Ben Heppner remembers a frightening experience in Grade 11 as a formative moment. Now he's a famous tenor who sings in the most celebrated opera houses in the world. He feels comfortable at La Scala, the Metropolitan Opera and the Royal Opera House, Covent Garden.
But in 1973 the awkward teenager faced a critical crowd in an intimidating hall: his classmates in the auditorium at South Peace Senior Secondary School in Dawson Creek, BC.
"I can remember being knock-kneed nervous," he says now.
Who convinced him to stand up and sing that day? Anne Matheson (then Anne Exner), the energetic drama and art teacher at the school.
"I wasn't in drama. And art wasn't my strength. In fact, I didn't have Mrs. Exner as a teacher until later. I had been singing in the church community. She heard me and insisted I sing at the Christmas concert at the school," he says. "This was quite abhorrent to me because I didn't sing the kind of music that was popular."
At that point Ben wasn't taking private singing lessons. He sang in church and he played the euphonium in the school band. He admits to getting only average marks in music in high school. "I guess I didn't like the theory part. My wife jokes that I didn't work to my potential!"
Ben was the youngest of nine children in a Mennonite farm family. Everyone sang. "They're all amateur singers," he says. "My family was used to hearing me sing all the time."
But a school concert was a different matter entirely. He sang a tune called Ring the Bells. "I wasn't sure my friends would like this. They were listening to Black Sabbath and Santana.
"She made me do it. She saw rough qualities in me and wouldn't let it go. She didn't really encourage me," he says. "She just told me I had to do it. I probably wanted to but didn't have the courage. The response was overwhelming. I was quite confused by it all."
Confused but not paralyzed.
That evening at South Peace Secondary marked a turning point.
"I took drama from her afterwards. And I ended up in a few small community endeavours."
Anne Matheson remembers one of those endeavours.
"It was my habit to produce a play for the community every year. One of my colleagues had written a delightful musical for children that required a large, singing king. Both his size and his voice qualified Ben for the part. So when I saw him in the hall one day, I said, 'Ben, I need you.'
"The music teacher had written the music, I taught Ben some stage disciplines and the rest is history. The project was a success. We produced it several times.
"My push to get him into voice training was not well received by his family at first," she recalls. "But I insisted that hiding such a voice under a bushel was nothing short of a sin. His God-given gift had to be given back to the world."
Soon after, Heppner did take singing lessons at the Canadian Bible College in Regina. Then he enrolled in the music program at the University of British Columbia.
"I was very happy when he got to the University of British Columbia," says Matheson.
Heppner fondly remembers one of his UBC teachers as well. "I joined the UBC Chamber Singers; Cortland Hultberg was the conductor. He was important because of the way he related to music. His personal response was wonderful to see. Not theoretical. He had a real emotional response.
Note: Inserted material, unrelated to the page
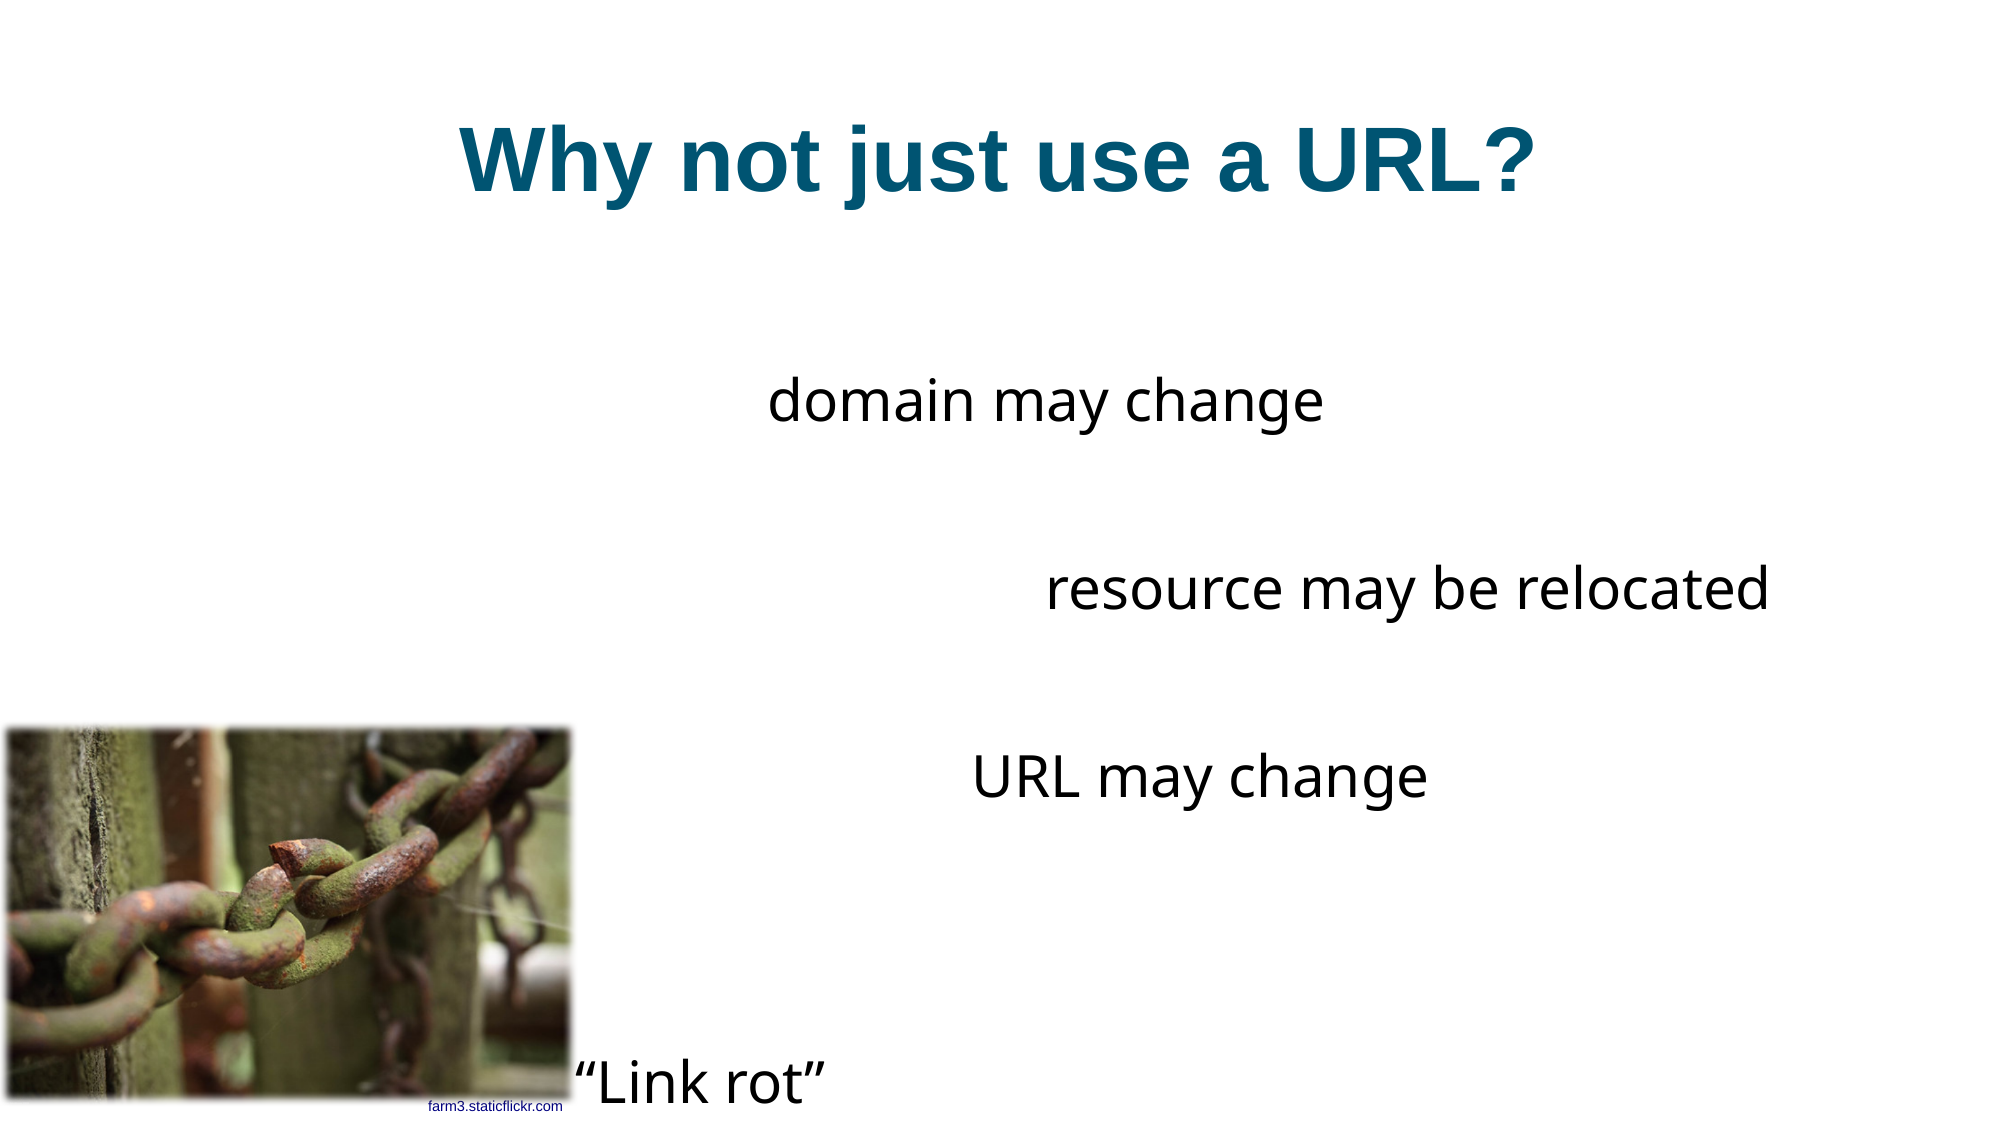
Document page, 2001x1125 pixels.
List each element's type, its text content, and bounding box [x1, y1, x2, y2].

"One time, on tour in Fort St. John, in a restaurant, this song came back to him. He called for napkins and wrote out the music line by line. He handed us each our napkin and we sang this piece of music. It was a barbershop thing in eight parts. Can you imagine the memory? The following year it became one of our standard pieces. He was that way all the time, doing mental exercises to keep sharp. Amazing guy."
Heppner first came to public attention when he won the CBC's Talent Festival in 1979. When he studied at the faculty of music at the University of Toronto, his focus turned to opera. A few years later he won the inaugural Birgit Nilsson Prize at the Metropolitan Opera's auditions in New York.
Since then he has won Grammys and Junos, performed around the globe, become an Officer of the Order of Canada and received several honorary doctorates. He is recognized as one of the finest dramatic tenors in the world, having performed challenging roles - from Wagner's Tristan and Lohengrin to Verdi's Othello and Berlioz's Aeneas - with leading orchestras in prestigious venues. Recently, he became an exclusive artist with Deutsche Grammophone.
Since those early days in high school, Ben Heppner has stayed in touch with Matheson, who retired many years ago. "She moved back to Slovakia to teach English as a second language. But I saw her four or five years ago. She came to a performance in Vienna with one or two of her students, and we had dinner together."
Cortland Hultberg, his early mentor at UBC, died in 2002.
"Both these teachers moved me to a higher plane in music. They didn't see the fat kid with the bad haircut. They saw the rough potential. That was the gift they gave me."
Ben Heppner is touring the US and Europe this spring, with a stop in Ottawa during March to perform in a gala concert for the Governor General at Rideau Hall.